Serious question: Is “Directed Acyclical Graph” really an unknown term for people? The author harped on it pretty hard, but what it is…is pretty apparent, no? I mean, I’ve encountered the term often, but I don’t think I had any need to look it up…
I'm a computer engineer with more than a decade of development experience with embedded systems... I use C/C++/python everyday and "Directed Acyclical Graph" is never mentioned by name, no one in my experience says make me a DAG. Hell, I had to look it up when I read your comment and went "oh that's what those are called". I use em to show relationships between states or to descide a system that is best diagramed using a DAG. Do I or anyone I've talked to in my career call them DAG.. lol no.
Agreed. Why would a person need to look it up when the name literally describes it. Directed? Means connections are in a single direction. Acyclic? A-cyclic = non-cyclical, doesn't have cycles. Graph is... well a graph.
Which part does the author think an average programmer should struggle with?

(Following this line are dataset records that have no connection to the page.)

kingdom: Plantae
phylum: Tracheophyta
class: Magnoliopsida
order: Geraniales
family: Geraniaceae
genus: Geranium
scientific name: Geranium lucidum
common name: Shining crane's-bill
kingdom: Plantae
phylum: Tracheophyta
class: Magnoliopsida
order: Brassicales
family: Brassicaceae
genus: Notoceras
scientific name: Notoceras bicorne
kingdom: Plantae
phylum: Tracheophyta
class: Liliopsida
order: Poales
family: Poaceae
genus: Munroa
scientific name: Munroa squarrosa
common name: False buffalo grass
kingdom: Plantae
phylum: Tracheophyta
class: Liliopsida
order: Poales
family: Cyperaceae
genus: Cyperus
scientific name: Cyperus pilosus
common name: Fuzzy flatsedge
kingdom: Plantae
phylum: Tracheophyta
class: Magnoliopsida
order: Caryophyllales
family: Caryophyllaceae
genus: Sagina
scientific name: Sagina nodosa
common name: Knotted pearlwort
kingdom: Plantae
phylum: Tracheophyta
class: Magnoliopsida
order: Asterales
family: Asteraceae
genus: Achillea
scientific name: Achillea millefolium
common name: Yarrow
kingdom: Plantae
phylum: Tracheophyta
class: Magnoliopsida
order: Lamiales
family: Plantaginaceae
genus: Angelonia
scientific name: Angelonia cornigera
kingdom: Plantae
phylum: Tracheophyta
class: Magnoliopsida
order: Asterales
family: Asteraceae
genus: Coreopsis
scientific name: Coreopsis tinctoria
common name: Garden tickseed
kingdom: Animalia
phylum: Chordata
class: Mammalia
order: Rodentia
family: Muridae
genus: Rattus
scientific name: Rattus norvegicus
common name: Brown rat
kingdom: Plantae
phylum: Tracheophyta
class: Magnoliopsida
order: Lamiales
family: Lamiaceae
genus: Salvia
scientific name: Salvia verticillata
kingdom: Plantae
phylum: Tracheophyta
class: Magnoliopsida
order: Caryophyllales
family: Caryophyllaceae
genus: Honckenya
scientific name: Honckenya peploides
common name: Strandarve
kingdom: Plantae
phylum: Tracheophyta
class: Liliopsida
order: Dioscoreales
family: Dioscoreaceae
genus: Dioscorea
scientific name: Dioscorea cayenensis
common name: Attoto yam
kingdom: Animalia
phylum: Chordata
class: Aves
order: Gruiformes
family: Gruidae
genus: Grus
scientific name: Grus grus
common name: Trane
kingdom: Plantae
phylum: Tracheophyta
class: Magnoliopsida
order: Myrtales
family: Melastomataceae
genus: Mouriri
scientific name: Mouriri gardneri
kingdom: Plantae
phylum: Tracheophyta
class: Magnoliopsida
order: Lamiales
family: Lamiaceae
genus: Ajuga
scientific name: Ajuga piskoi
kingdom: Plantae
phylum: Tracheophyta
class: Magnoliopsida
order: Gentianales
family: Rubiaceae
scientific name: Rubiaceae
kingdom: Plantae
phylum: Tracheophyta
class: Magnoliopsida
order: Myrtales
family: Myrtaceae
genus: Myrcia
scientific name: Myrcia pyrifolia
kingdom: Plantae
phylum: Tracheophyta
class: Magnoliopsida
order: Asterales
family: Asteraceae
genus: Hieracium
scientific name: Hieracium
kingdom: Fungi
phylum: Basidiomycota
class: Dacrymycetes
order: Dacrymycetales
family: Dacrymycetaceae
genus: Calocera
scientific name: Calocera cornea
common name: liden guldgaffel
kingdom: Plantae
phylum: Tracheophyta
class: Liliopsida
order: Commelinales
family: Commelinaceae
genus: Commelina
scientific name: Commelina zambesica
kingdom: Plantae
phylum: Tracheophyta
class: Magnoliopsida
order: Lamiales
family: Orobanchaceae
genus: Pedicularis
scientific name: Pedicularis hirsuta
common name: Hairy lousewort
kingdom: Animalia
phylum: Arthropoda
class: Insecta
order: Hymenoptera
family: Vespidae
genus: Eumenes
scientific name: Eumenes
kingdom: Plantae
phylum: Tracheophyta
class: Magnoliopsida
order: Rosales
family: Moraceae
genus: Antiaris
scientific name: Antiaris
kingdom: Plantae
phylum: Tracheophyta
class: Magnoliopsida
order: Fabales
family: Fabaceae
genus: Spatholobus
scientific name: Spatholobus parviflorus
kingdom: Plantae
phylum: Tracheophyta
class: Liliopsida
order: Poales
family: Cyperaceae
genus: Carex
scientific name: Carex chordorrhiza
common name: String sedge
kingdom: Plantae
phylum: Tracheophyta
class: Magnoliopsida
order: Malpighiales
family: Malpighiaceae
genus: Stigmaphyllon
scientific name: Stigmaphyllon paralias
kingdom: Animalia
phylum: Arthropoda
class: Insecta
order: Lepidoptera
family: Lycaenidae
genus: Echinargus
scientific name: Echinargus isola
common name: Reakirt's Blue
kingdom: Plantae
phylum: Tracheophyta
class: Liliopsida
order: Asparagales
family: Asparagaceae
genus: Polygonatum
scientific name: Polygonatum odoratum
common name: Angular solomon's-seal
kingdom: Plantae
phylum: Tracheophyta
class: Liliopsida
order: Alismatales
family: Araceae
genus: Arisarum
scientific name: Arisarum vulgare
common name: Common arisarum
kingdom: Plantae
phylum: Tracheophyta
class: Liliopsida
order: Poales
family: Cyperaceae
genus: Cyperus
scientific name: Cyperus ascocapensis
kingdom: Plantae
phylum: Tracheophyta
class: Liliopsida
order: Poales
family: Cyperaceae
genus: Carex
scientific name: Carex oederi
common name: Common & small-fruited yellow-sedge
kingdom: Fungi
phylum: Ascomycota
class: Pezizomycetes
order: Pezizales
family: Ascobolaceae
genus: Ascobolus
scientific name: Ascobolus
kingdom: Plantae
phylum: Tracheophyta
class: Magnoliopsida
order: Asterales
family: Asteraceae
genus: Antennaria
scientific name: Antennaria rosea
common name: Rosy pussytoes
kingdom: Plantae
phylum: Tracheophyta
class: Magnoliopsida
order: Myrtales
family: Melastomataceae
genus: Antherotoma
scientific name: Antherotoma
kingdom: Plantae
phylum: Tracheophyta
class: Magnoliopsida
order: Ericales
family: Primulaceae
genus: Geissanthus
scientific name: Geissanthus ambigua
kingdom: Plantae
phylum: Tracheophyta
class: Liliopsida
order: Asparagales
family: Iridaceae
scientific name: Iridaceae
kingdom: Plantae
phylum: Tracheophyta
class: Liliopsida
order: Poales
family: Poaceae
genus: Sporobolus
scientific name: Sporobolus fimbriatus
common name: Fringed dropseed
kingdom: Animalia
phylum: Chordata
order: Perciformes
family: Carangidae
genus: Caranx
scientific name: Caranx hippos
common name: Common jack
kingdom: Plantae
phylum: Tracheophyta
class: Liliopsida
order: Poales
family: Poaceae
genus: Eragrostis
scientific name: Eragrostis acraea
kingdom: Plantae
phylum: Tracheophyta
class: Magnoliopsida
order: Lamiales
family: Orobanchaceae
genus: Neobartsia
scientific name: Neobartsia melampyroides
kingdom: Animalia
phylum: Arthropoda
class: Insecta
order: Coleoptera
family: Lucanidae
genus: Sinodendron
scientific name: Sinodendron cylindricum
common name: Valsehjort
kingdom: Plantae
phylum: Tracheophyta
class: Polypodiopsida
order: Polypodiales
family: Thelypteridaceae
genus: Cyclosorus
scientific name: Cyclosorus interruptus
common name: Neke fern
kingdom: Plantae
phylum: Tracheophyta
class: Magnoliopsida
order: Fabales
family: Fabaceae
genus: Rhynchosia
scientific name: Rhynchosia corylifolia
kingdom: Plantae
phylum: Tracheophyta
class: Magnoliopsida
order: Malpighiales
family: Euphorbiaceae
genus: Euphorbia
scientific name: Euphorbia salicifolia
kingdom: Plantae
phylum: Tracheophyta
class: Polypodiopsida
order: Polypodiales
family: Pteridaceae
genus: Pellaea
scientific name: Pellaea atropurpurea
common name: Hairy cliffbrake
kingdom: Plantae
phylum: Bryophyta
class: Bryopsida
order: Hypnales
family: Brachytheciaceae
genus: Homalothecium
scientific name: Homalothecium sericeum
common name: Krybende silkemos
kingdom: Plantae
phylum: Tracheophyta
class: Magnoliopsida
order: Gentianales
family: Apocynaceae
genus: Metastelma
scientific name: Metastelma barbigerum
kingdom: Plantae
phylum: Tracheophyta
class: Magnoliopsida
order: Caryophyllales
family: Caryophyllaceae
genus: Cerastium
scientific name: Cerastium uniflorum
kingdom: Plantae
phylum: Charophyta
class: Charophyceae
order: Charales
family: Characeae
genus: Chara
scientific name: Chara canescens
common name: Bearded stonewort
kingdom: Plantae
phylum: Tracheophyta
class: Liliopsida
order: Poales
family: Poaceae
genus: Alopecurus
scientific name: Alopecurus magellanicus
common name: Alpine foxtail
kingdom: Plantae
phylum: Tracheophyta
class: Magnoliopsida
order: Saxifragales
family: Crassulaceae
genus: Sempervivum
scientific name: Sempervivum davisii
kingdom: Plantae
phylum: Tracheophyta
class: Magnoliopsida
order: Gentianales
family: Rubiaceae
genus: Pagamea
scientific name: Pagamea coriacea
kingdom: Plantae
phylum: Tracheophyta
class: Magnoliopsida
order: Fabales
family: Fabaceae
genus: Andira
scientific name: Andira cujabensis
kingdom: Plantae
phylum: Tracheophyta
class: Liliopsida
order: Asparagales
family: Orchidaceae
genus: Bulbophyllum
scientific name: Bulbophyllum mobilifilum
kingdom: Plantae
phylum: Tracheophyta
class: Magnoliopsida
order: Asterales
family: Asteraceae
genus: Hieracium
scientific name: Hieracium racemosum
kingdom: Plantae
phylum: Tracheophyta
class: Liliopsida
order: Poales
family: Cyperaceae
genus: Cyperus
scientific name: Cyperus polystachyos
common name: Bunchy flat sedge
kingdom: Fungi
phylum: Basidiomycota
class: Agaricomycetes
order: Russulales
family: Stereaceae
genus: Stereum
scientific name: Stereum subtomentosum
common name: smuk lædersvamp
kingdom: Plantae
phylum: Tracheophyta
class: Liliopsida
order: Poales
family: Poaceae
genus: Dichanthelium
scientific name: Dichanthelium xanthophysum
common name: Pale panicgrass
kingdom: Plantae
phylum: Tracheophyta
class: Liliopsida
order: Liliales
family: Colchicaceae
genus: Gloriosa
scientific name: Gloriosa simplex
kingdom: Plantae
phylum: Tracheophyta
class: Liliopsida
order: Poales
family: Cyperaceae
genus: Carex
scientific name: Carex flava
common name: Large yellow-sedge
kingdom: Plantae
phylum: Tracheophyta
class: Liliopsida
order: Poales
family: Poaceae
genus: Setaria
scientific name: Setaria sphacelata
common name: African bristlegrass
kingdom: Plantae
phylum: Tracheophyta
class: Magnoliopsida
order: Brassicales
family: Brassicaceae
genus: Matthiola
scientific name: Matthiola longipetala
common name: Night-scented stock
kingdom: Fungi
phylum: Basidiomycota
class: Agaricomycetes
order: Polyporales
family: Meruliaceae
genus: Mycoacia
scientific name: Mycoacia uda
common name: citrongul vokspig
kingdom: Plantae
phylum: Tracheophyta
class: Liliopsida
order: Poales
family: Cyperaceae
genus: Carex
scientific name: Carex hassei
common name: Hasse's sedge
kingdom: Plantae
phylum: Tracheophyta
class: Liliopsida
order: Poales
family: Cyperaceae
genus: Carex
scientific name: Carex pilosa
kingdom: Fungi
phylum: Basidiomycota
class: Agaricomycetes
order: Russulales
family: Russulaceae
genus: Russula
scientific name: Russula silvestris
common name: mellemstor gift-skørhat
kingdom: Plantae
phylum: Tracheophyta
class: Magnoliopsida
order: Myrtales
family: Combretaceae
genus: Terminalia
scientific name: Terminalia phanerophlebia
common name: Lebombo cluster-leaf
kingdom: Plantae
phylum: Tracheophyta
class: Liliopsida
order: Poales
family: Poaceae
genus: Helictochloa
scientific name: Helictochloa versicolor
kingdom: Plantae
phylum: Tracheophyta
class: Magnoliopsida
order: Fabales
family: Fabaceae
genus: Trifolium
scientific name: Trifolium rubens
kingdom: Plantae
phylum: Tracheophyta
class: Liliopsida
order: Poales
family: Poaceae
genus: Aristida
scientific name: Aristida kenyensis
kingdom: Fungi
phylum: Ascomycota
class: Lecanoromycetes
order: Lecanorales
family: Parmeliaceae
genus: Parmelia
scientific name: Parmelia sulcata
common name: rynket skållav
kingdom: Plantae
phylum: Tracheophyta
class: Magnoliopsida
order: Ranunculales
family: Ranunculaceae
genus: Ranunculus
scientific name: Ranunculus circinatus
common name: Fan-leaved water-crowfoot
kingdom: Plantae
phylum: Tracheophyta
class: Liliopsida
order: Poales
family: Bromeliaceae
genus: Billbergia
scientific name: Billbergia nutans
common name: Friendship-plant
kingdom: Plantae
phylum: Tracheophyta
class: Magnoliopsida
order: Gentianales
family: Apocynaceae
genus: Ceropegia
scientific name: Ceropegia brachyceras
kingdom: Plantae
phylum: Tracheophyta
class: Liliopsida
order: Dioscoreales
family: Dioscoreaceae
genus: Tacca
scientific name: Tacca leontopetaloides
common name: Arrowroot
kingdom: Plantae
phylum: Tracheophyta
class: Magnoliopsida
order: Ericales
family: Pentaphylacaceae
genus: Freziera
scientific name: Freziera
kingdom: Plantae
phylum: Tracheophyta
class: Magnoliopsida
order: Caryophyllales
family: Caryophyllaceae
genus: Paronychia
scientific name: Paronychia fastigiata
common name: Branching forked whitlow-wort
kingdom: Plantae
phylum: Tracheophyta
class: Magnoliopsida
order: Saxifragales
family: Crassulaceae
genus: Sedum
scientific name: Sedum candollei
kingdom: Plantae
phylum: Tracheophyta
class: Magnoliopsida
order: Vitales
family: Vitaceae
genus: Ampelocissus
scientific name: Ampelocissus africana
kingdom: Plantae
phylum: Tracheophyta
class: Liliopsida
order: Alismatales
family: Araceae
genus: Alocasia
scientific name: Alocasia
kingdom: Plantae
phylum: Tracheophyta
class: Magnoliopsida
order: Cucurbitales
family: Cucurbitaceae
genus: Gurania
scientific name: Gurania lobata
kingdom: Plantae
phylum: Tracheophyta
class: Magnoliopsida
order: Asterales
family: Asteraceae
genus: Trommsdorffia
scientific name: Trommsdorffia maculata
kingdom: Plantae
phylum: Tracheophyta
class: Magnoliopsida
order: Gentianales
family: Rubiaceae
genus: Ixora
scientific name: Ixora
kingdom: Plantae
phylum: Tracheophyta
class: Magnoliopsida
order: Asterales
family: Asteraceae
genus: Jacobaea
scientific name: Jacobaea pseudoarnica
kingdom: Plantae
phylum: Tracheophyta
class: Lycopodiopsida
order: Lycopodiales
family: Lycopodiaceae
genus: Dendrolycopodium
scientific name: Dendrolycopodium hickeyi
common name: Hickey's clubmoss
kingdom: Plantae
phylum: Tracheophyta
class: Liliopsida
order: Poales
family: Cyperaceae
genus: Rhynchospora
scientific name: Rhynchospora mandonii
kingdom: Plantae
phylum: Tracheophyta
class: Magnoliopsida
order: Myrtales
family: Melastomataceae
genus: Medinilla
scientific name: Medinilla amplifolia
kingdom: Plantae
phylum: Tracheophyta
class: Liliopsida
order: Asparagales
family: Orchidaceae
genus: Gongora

It's very well-known and common knowledge. It's certainly something that I will talk about without feeling the need to define terms or something. I would assume anyone unfamiliar with it either didn't pay attention in school or never went to school to begin with.
Gradle is absolute rubbish, definitely the worst experience I've had with a build system. But Maven is also rubbish.
IMO a CLI should be the primary way of interacting with the build system (see e.g. Go, Rust, JS with NPM or Yarn, Python with Poetry) and manually editing the build file should be reserved for edge cases and extensions.
As someone who wants to use Kotlin or Scala, is there another way to get around these two? Coming from .NET or NPM I found both of these to be terrible.